De doelstelling van vaccinatie van zorgverleners is de aan hun zorg toevertrouwde patiënten
te beschermen, de individuele bescherming is secundair. Vaccinatie kan niet worden
afgedwongen. Over de plaats van de zwangere zorgverlener is onder de deskundigen die
het advies Vaccinatie tegen pandemische influenza A/H1N1 2009: doelgroepen en
prioritering hebben opgesteld een additionele peiling uitgevoerd, toen nog niet was besloten
alle zwangere in het 2e en 3e trimester het vaccin aan te bieden. Toen werd gesteld dat
zwangere zorgverleners het vaccin wel aangeboden dienden te krijgen. Nu in het laatste
beraad van 15 september 2009 is besloten het vaccin voor alle zwangeren in het 2e en 3e
trimester beschikbaar te stellen, is die expliciete melding van zwangere zorgverleners in dat
kader niet meer nodig.
Overigens is het zo dat de deskundigen stellen dat het vaccin beschikbaar moet zijn voor
zwangeren in het 2e en 3e trimester (dat impliceert nog niet een advies dat ook te doen) en
dat er goede voorlichting gegeven moet worden. De kans op onduidelijkheid en grote
individuele variatie in counseling hieromtrent is groot en om dat te voorkomen is het
wenselijk om er toch een advies van te maken, conform hetgeen elders wordt gedaan.
AJvL 20090923
4
Vanzelfsprekend dient een individuele afweging te worden gemaakt of de vaccinatie ook
daadwerkelijk gegeven moet worden. Voor een zwangere zorgverlener kan die afweging
anders zijn dan voor een andere zwangere. Ook de fase van de zwangerschap waarin de
vaccinatie aan de orde zou moeten zijn kan van invloed zijn op de afweging, die zal in de
aterme fase anders zijn dan in het 2e trimester.
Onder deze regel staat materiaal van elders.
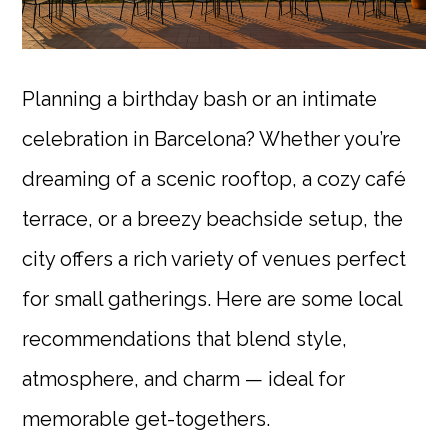
Planning a birthday bash or an intimate
celebration in Barcelona? Whether you’re
dreaming of a scenic rooftop, a cozy café
terrace, or a breezy beachside setup, the
city offers a rich variety of venues perfect
for small gatherings. Here are some local
recommendations that blend style,
atmosphere, and charm — ideal for
memorable get-togethers.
Tot nu toe zijn er geen negatieve effecten bekend van vaccineren van moeders die
borstvoeding geven. Ook voor het komende vaccin wordt gesteld dat het tijdens lactatie
veilig gegeven kan gaan worden.
Als er gevaccineerd gaat worden zal dat met twee doses, met een interval van drie weken,
gebeuren. Ontraden wordt vooralsnog het gelijktijdige toediening van het (ongeadjuveerde)
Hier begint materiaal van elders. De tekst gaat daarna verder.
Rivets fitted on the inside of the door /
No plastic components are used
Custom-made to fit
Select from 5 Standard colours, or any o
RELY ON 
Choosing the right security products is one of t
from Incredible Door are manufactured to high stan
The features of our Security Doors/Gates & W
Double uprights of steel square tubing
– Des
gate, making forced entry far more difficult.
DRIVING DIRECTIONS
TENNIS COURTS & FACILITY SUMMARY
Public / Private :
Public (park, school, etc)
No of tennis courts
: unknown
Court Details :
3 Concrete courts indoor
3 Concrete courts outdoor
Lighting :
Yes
seizoensgriepvaccin, dat geïndiceerd is voor zwangeren die tot een medische risicogroep
behoren en dat in de gehele zwangerschap mag worden toegediend. Voor de groepen die
ook voor die vaccinatie in aanmerking komen zullen dan drie prikmomenten nodig zijn. Eerst
de vaccinatie voor de seizoensgriep, dan met een interval van twee weken de eerste
vaccinatie Influenza A/H1N1 2009 en dan met een interval van minimaal 3 weken de tweede
vaccinatie daarvan.
Conclusie vaccinatie pandemische Influenza A/H1N1 2009 en zwangerschap/lactatie
 In het 1e trimester van de zwangerschap niet vaccineren.
 Na een vaccinatie 8 weken lang contraceptie/niet zwanger worden.
 Vaccinatie voor alle zwangeren in 2e en 3e trimester geïndiceerd en niet meer alleen
de zwangeren met een bijkomende risicofactor en de zwangere zorgverlener.
 Vaccinatie tijdens lactatie geen bezwaar.